Texas decided to conduct criminal background checks and also administered testing for all their mortgage brokers. It is shocking how simple this sounds but how very few states actually do this.

"Texas is one of 32 states that require criminal background checks for mortgage brokers and one of 12 states that administer tests that prospective brokers must pass," Foster said. "The state has a 42 percent failure rate on that test," he said. "Texas also requires 90 hours of training for new brokers and 15 hours of continuing education every two years. Only Wisconsin mandates more," he said.


It is also interesting to note that Texas's 5 largest markets and Milwaukee, WI are have a less than 1% chance of home price depreciation in the next 2 years according the US Market Risk Index.

Wednesday, October 8, 2008

Texas is still a safe market to buy a home

The Real Estate Center at Texas A&M had a short article from a study by the PMI Group. The article talks about how the 4 major cities in Texas have a less than 1% of seeing home price depreciation
Four major Texas metros were ranked among the least likely in the country to experience home-price depreciation in the next two years, all with less than a 1 percent chance.

On the list of 50 major U.S. metro areas, San Antonio placed fifth from the bottom with a 3.95 volatility rate and a 4.02 price appreciation in second quarter 2008.

Ranking third from last was Houston–Sugar Land–Baytown, which had a 1.74 volatility rate and a 4.44 price appreciation.

Dallas-Plano-Irving came in second to last, showing a 0.93 volatility rate and a price appreciation of 2.06.

Fort Worth–Arlington came out best with a 0.89 volatility rate and a 3.07 price appreciation.

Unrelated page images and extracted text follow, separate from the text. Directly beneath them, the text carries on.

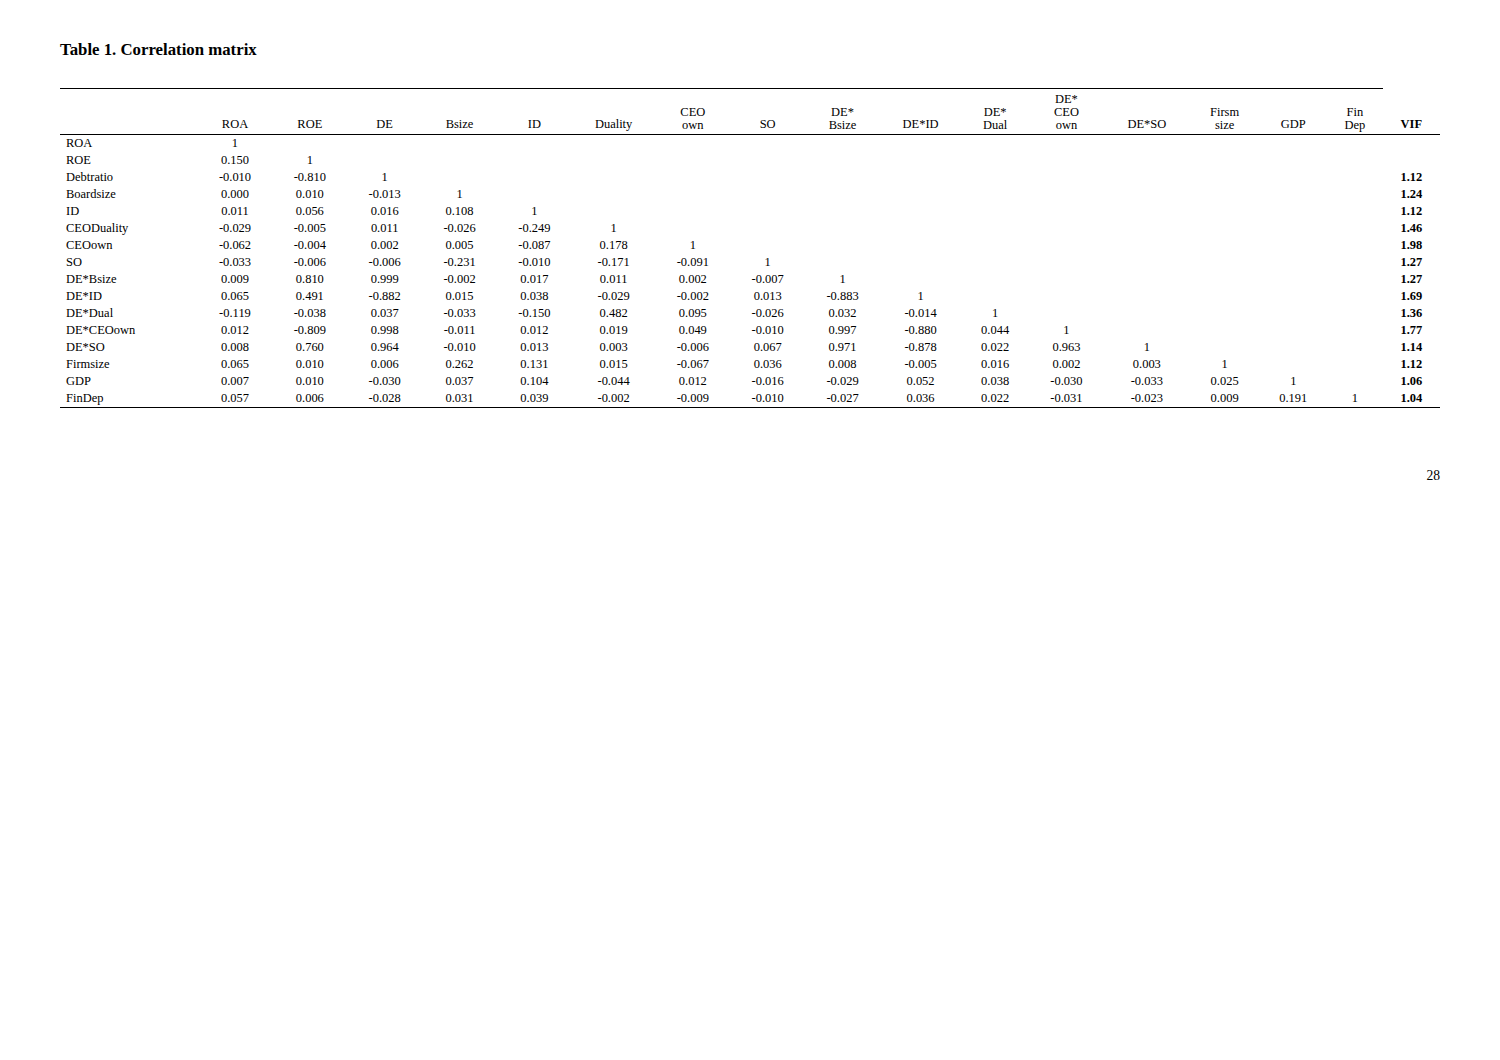Table 1. Correlation matrix
| | ROA | ROE | DE | Bsize | ID | Duality | CEO own | SO | DE* Bsize | DE*ID | DE* Dual | DE* CEO own | DE*SO | Firsm size | GDP | Fin Dep | VIF |
| --- | --- | --- | --- | --- | --- | --- | --- | --- | --- | --- | --- | --- | --- | --- | --- | --- | --- |
| ROA | 1 | | | | | | | | | | | | | | | | |
| ROE | 0.150 | 1 | | | | | | | | | | | | | | | |
| Debtratio | -0.010 | -0.810 | 1 | | | | | | | | | | | | | | 1.12 |
| Boardsize | 0.000 | 0.010 | -0.013 | 1 | | | | | | | | | | | | | 1.24 |
| ID | 0.011 | 0.056 | 0.016 | 0.108 | 1 | | | | | | | | | | | | 1.12 |
| CEODuality | -0.029 | -0.005 | 0.011 | -0.026 | -0.249 | 1 | | | | | | | | | | | 1.46 |
| CEOown | -0.062 | -0.004 | 0.002 | 0.005 | -0.087 | 0.178 | 1 | | | | | | | | | | 1.98 |
| SO | -0.033 | -0.006 | -0.006 | -0.231 | -0.010 | -0.171 | -0.091 | 1 | | | | | | | | | 1.27 |
| DE*Bsize | 0.009 | 0.810 | 0.999 | -0.002 | 0.017 | 0.011 | 0.002 | -0.007 | 1 | | | | | | | | 1.27 |
| DE*ID | 0.065 | 0.491 | -0.882 | 0.015 | 0.038 | -0.029 | -0.002 | 0.013 | -0.883 | 1 | | | | | | | 1.69 |
| DE*Dual | -0.119 | -0.038 | 0.037 | -0.033 | -0.150 | 0.482 | 0.095 | -0.026 | 0.032 | -0.014 | 1 | | | | | | 1.36 |
| DE*CEOown | 0.012 | -0.809 | 0.998 | -0.011 | 0.012 | 0.019 | 0.049 | -0.010 | 0.997 | -0.880 | 0.044 | 1 | | | | | 1.77 |
| DE*SO | 0.008 | 0.760 | 0.964 | -0.010 | 0.013 | 0.003 | -0.006 | 0.067 | 0.971 | -0.878 | 0.022 | 0.963 | 1 | | | | 1.14 |
| Firmsize | 0.065 | 0.010 | 0.006 | 0.262 | 0.131 | 0.015 | -0.067 | 0.036 | 0.008 | -0.005 | 0.016 | 0.002 | 0.003 | 1 | | | 1.12 |
| GDP | 0.007 | 0.010 | -0.030 | 0.037 | 0.104 | -0.044 | 0.012 | -0.016 | -0.029 | 0.052 | 0.038 | -0.030 | -0.033 | 0.025 | 1 | | 1.06 |
| FinDep | 0.057 | 0.006 | -0.028 | 0.031 | 0.039 | -0.002 | -0.009 | -0.010 | -0.027 | 0.036 | 0.022 | -0.031 | -0.023 | 0.009 | 0.191 | 1 | 1.04 |
28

All Texas MSAs had less than a 10 percent chance of prices decreasing in the next two years.

San Antonio's appreciation rate was only second to Houston's 4.44% vs. 4.02% in the second quarter of '08. Great news for us in San Antonio. While those numbers may not look great, parts of Florida, California, and Nevada saw depreciation rates in the high teens.


The Mainland Square neighborhood in San Antonio

Mainland Square is a great Medallion Homes neighborhood right off of Mainland Road between Bandera Road and Tezel Road. The neighborhood was started in 1999 but looks like a more established neighborhood. The developer left many of the live oak trees and allowed the roads in the subdivision to follow the contours of the small hills. The houses vary in style from traditional box to bungalow style with some having detached garages. Mainland Square has some homes backing to a greenbelt and a small park with a playground and jogging trails. The end effect is a newer neighborhood that feels more like a 1950's style neighborhood.

Tuesday, October 7, 2008

Collateralized Debt Obligations (CDO's) Explained

The loosening of the loan qualifications by Fannie Mae in 1999 was what allowed the current credit crisis to happen. It was not the necessary cause of the crisis but it allowed Wall Street to bundle sub-prime loans into CDO's. Prior to the loosening of the loan qualifications by Fannie Mae, CDO's were made up of other types of loan bundles.
Before I make things more complicated by trying to explain what happened, watch the short video by Marketplace. It is like the UPS Whiteboard guy and an Economist had a baby that was good at explaining Wall Street derivatives. Watch the video and then follow the link to the original transcript. It won't help you get your money back but at least you will now have an idea where it went.


Monday, October 6, 2008

Cause for the Credit Crisis

Being a political year, everyone is trying to blame everyone else for the credit crisis problem that has grip the world. I found a Wall Street Journal article date September 30, 1999 that talks about the Clinton Administration encouraging Fannie Mae to extend home mortgages to people that would not qualify for a conventional loan. Fannie Mae does not originate any loans themselves but the set the conditions for the loan bundles that they buy. When they change the conditions on the loans the bank or organizations that originate the loans can loosen their conditions and sell these new "loosened" loan bundles to Fannie Mae. Full Article can be found here

This was not the only cause of the credit crisis but one condition that allowed the crisis to happen.